The glaring omission of an apostrophe in the album title aside, the lyrics are well crafted and largely deal with mythology, ancient cultures and history. Unlike many underground metal lyrics these are intelligently written, and from them can be gleaned that Vento is an enthusiast of the subject. Only ‘War Of the Rings’ and ‘For Your Comprehension’ differ from the bulk in that the former deals with the Lord Of the Rings novels and the latter is more introspective and personal compared to the rest of the record. The album is paced masterfully in every sense. Even though it contains two back-to-back instrumentals with ‘Constellations Embellished With Chaos’ and ‘Calm Before’ it never takes away from the record’s overall effectiveness.

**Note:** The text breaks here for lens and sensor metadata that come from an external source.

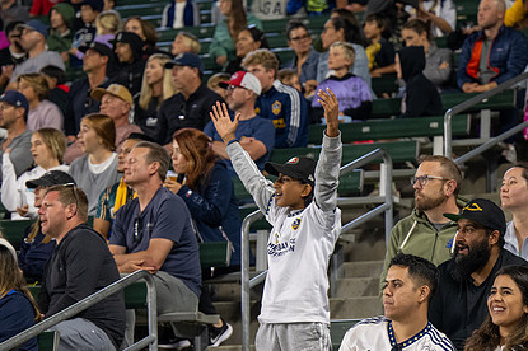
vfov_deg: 8.0
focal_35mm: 172
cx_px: 294
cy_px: 223
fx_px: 2521
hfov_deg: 12.0
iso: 1250
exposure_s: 1/200
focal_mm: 82
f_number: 2.8
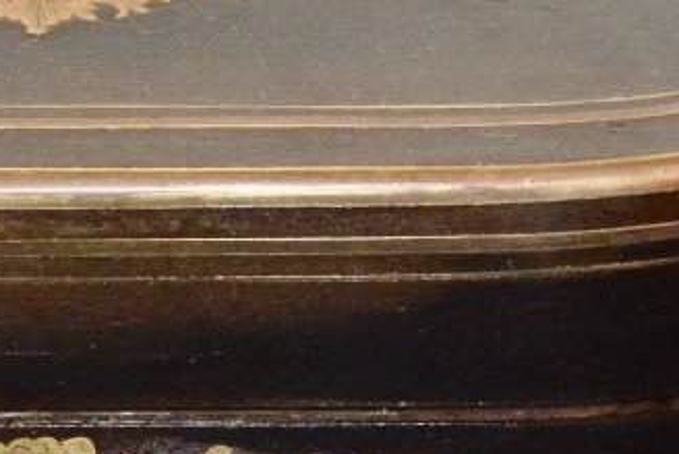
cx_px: 104
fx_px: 5676
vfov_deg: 4.6
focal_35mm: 301
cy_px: 310
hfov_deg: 6.8
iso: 3200
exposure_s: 1/60
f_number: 5.6
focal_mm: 55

There were definitely heavier, and faster alternatives available on the American scene when this record saw release, but none of them captured the European death/black metal sound as distinctively and effective as Aurora Borealis did here. That the band never really was able to get a footing in its own continent is probably due to the same reason. Aurora Borealis after all has its roots in European death – and thrash metal instead of the American ones as its competitors.

Although the album was recorded at Sound Lab in South Carolina with producer Bob Moore it should have sounded far better than it actually does. The production is on the thin side, and misses much of the preceding EP’s crunch. Moore had made a name for himself engineering the first Nile albums, but apparently didn’t give his all in producing this record. The album doesn’t sound bad in any way imagineable, but it only possesses a mere fraction of the power it should have held due to the fairly weak production job. However, all the instruments are distributed evenly across the mix, and each holds a clear and adequately fitting tone – yet none of it carries any real weight or heft in the grander scheme of things. The production is a mere sum of its parts, and nothing more. Neither was Bob Moore able to capture the band’s European tones. It was probably this experience that drove mainman Ron Vento into setting up his own Nightsky recording facility in order to properly capture his own vision, and those of his direct associates. Once again artwork was by rendered by Jay Marsh. This time around the vista seems to be set during nighttime inside of the Colosseum walls near an angelic statue

“Praise the Archaic Lights Embrace” builds upon the initial promise of the “Mansions Of Eternity” EP, and further fleshes out its concept, lyrically and musically. A number of tracks expand upon the preceding EP’s Egyptian theme, while others introduce the first celestial, and Scandinavian themes. Compared to its predecessors the songs are better structured, faster paced, and the overall melodic sensibility has increased. Despite its melodic leanings the music stays squarely within the American death metal format, although Vento’s serpentine rasp gives the whole a black metal aura. With the increased expansion of lyrical subjects Aurora Borealis is finally coming into its own. The band would unlock its full potential on “Northern Lights”, the successor to this debut, which is the penultimate Aurora Borealis record of the first era in every conceivable way. As far as debuts go “Praise the Archaic Lights Embrace” is exceptionally strong in what it does.